START Data records
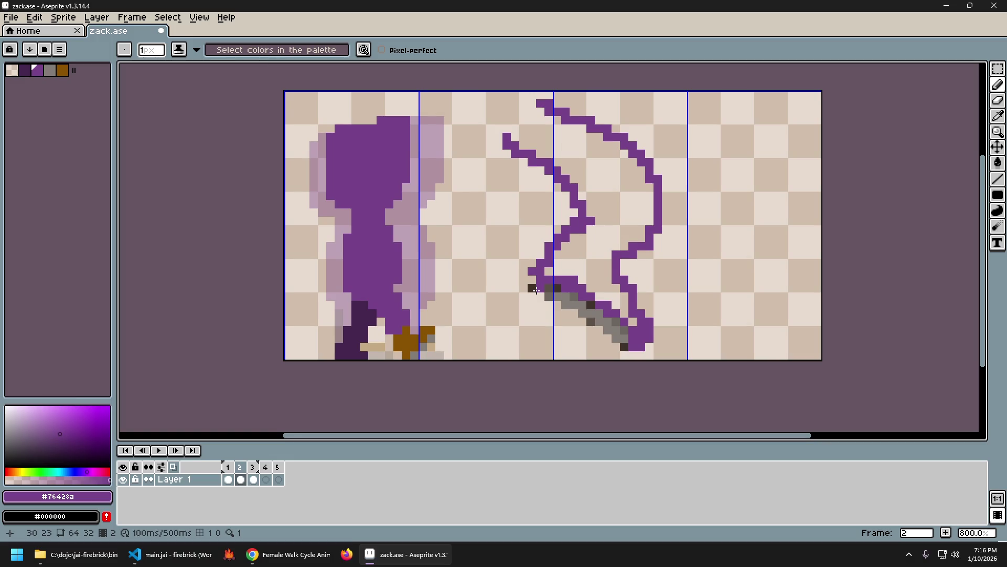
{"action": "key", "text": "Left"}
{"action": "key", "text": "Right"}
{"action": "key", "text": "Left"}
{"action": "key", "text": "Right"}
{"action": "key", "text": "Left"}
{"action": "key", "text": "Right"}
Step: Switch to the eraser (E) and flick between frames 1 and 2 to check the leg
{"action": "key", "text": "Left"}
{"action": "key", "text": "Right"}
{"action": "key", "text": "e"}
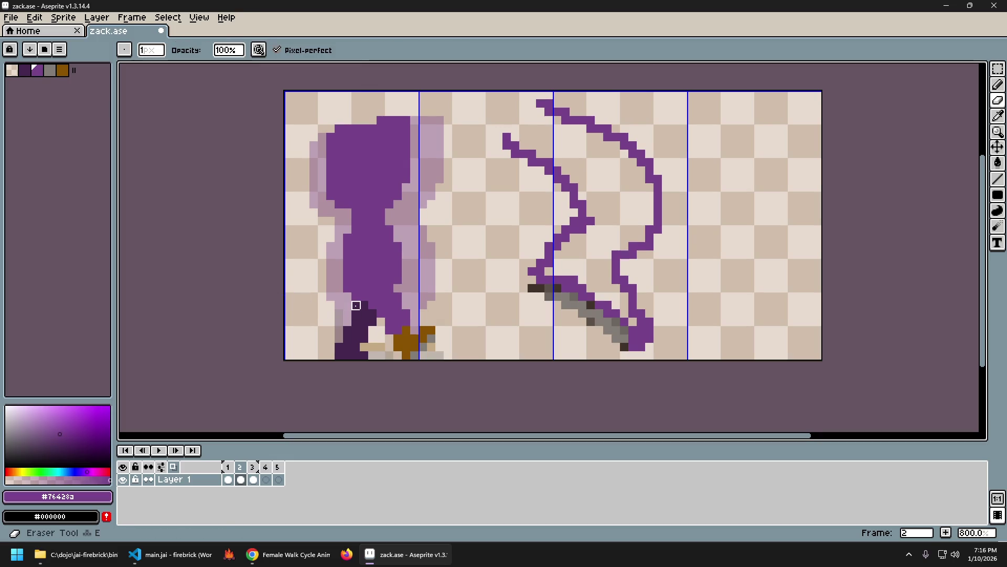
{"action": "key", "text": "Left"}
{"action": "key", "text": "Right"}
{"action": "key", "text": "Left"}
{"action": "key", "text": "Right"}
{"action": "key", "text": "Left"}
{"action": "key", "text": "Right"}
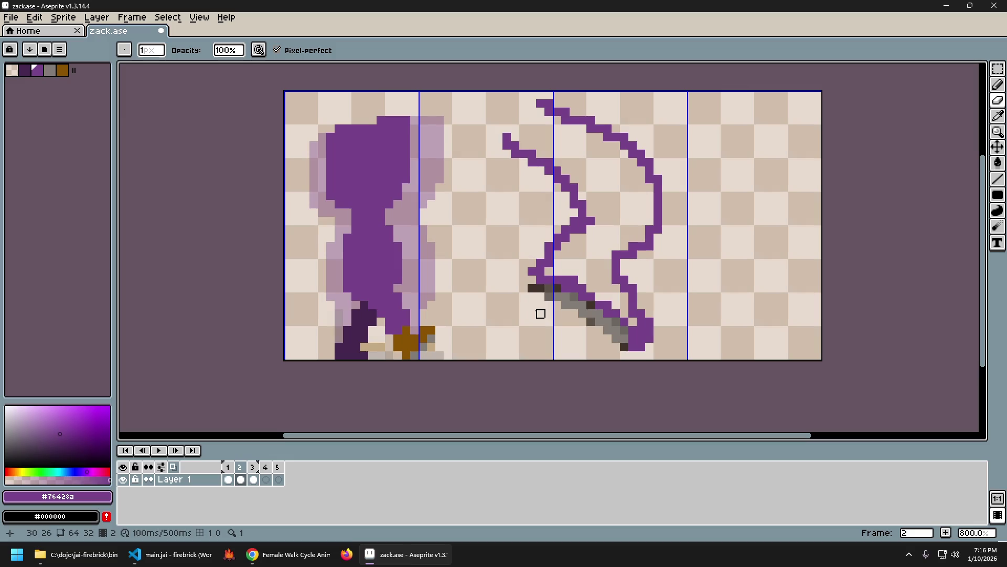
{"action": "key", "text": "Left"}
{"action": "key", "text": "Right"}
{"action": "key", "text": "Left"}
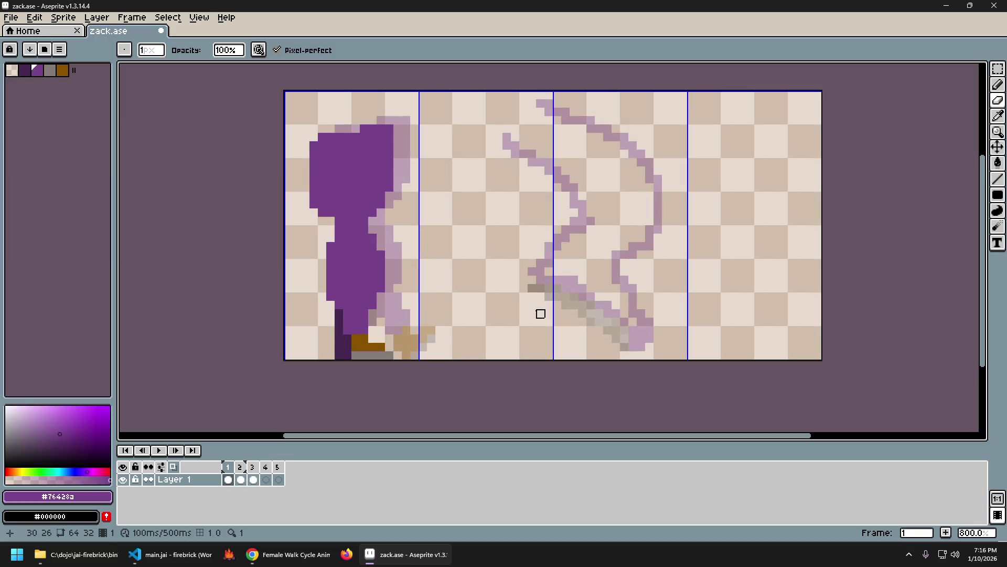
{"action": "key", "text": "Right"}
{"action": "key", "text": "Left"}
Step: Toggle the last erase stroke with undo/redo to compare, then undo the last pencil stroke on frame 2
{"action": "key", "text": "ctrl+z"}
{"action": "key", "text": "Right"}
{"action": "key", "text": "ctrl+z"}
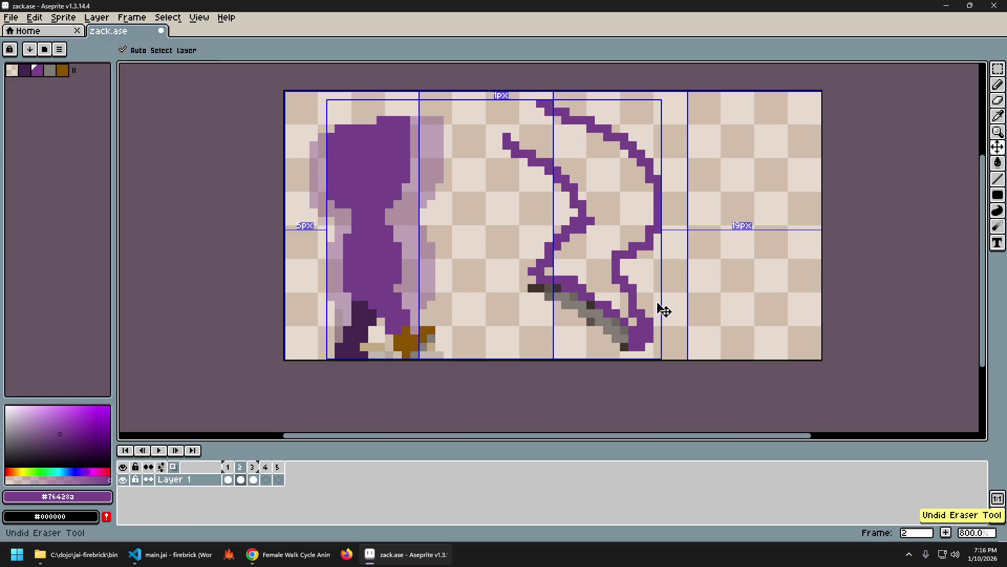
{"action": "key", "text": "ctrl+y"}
END Data records
Work task:
Repeat each line above exactly as it reads, omitting any pictures.

Task solution:
{"action": "key", "text": "Left"}
{"action": "key", "text": "Right"}
{"action": "key", "text": "Left"}
{"action": "key", "text": "Right"}
{"action": "key", "text": "Left"}
{"action": "key", "text": "Right"}
Step: Switch to the eraser (E) and flick between frames 1 and 2 to check the leg
{"action": "key", "text": "Left"}
{"action": "key", "text": "Right"}
{"action": "key", "text": "e"}
{"action": "key", "text": "Left"}
{"action": "key", "text": "Right"}
{"action": "key", "text": "Left"}
{"action": "key", "text": "Right"}
{"action": "key", "text": "Left"}
{"action": "key", "text": "Right"}
{"action": "key", "text": "Left"}
{"action": "key", "text": "Right"}
{"action": "key", "text": "Left"}
{"action": "key", "text": "Right"}
{"action": "key", "text": "Left"}
Step: Toggle the last erase stroke with undo/redo to compare, then undo the last pencil stroke on frame 2
{"action": "key", "text": "ctrl+z"}
{"action": "key", "text": "Right"}
{"action": "key", "text": "ctrl+z"}
{"action": "key", "text": "ctrl+y"}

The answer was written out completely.